# [EXERCISE PROMPT]
Copy the entries below verbatim, omitting any pictures they contain.

# [DATA FOR ANALYSIS]
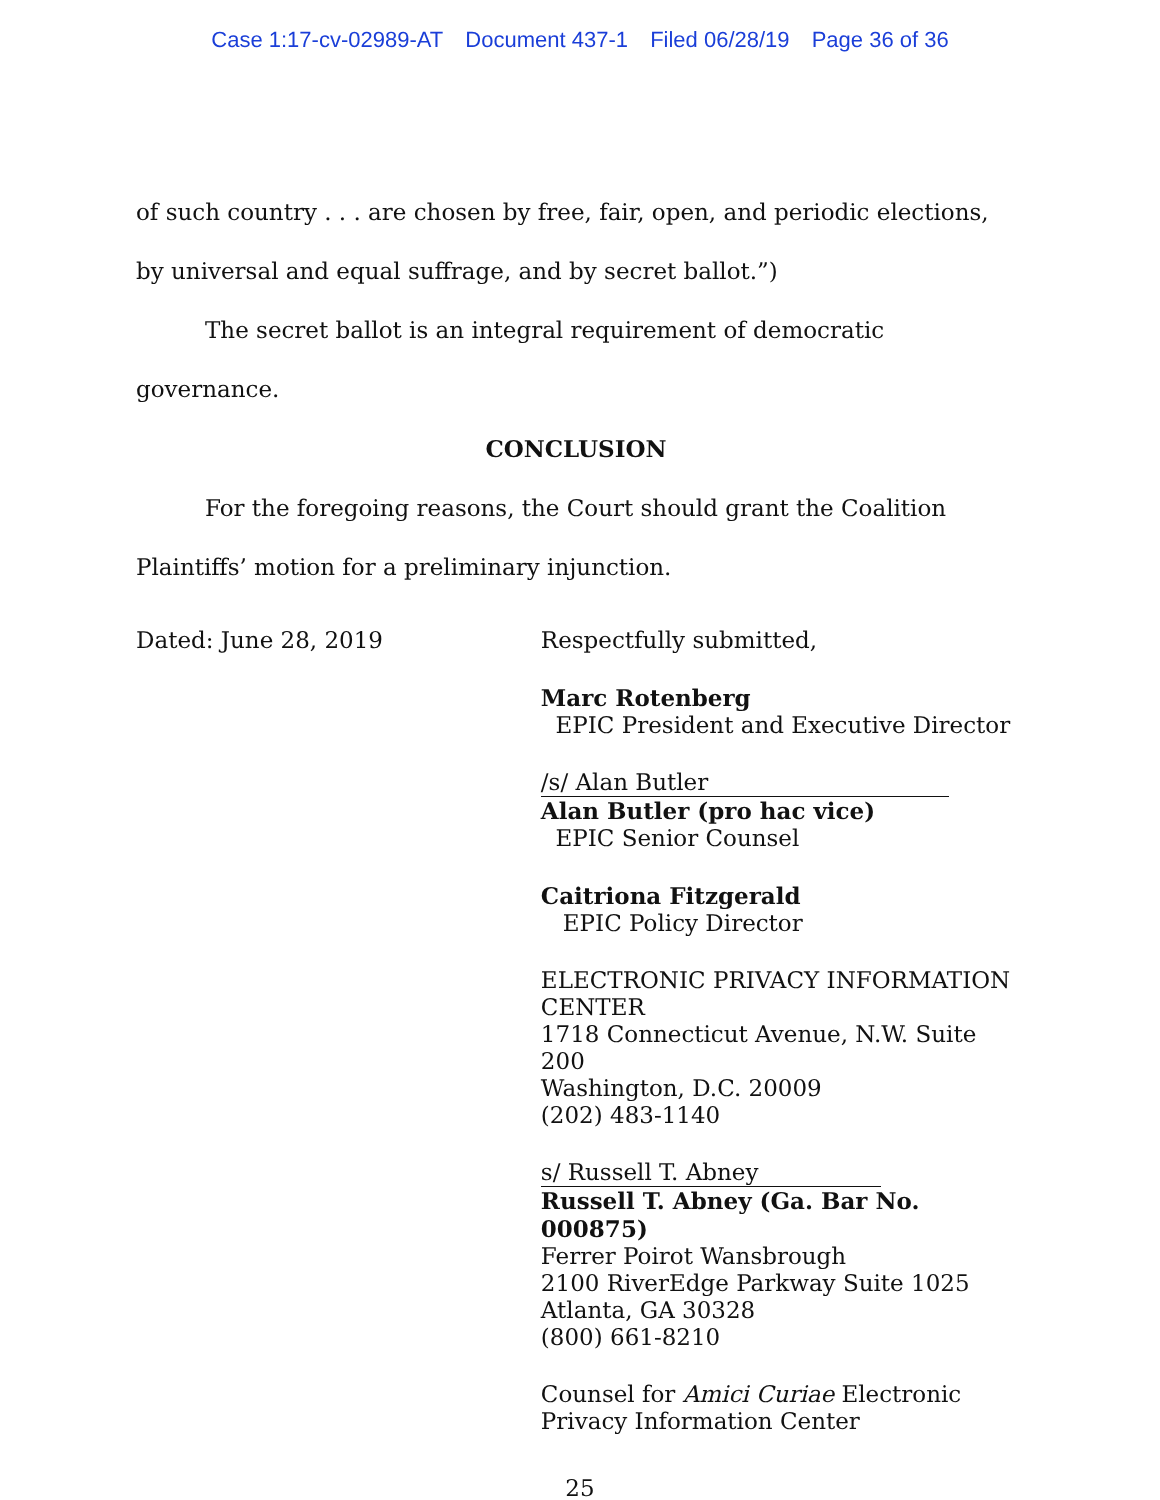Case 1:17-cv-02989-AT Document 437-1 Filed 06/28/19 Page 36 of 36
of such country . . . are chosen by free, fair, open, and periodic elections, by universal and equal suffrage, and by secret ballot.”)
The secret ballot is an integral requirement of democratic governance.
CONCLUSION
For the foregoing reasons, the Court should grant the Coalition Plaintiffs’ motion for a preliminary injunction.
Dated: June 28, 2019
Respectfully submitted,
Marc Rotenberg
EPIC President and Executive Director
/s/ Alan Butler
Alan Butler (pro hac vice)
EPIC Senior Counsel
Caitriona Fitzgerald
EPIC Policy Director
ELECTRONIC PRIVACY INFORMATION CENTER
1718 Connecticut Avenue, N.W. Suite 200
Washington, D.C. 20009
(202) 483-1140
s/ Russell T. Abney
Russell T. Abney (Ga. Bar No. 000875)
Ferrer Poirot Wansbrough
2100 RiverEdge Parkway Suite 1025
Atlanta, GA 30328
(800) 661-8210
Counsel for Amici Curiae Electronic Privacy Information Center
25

# [EXERCISE OUTPUT]
Case 1:17-cv-02989-AT Document 437-1 Filed 06/28/19 Page 36 of 36
of such country . . . are chosen by free, fair, open, and periodic elections, by universal and equal suffrage, and by secret ballot.”)
The secret ballot is an integral requirement of democratic governance.
CONCLUSION
For the foregoing reasons, the Court should grant the Coalition Plaintiffs’ motion for a preliminary injunction.
Dated: June 28, 2019
Respectfully submitted,
Marc Rotenberg
EPIC President and Executive Director
/s/ Alan Butler
Alan Butler (pro hac vice)
EPIC Senior Counsel
Caitriona Fitzgerald
EPIC Policy Director
ELECTRONIC PRIVACY INFORMATION CENTER
1718 Connecticut Avenue, N.W. Suite 200
Washington, D.C. 20009
(202) 483-1140
s/ Russell T. Abney
Russell T. Abney (Ga. Bar No. 000875)
Ferrer Poirot Wansbrough
2100 RiverEdge Parkway Suite 1025
Atlanta, GA 30328
(800) 661-8210
Counsel for Amici Curiae Electronic Privacy Information Center
25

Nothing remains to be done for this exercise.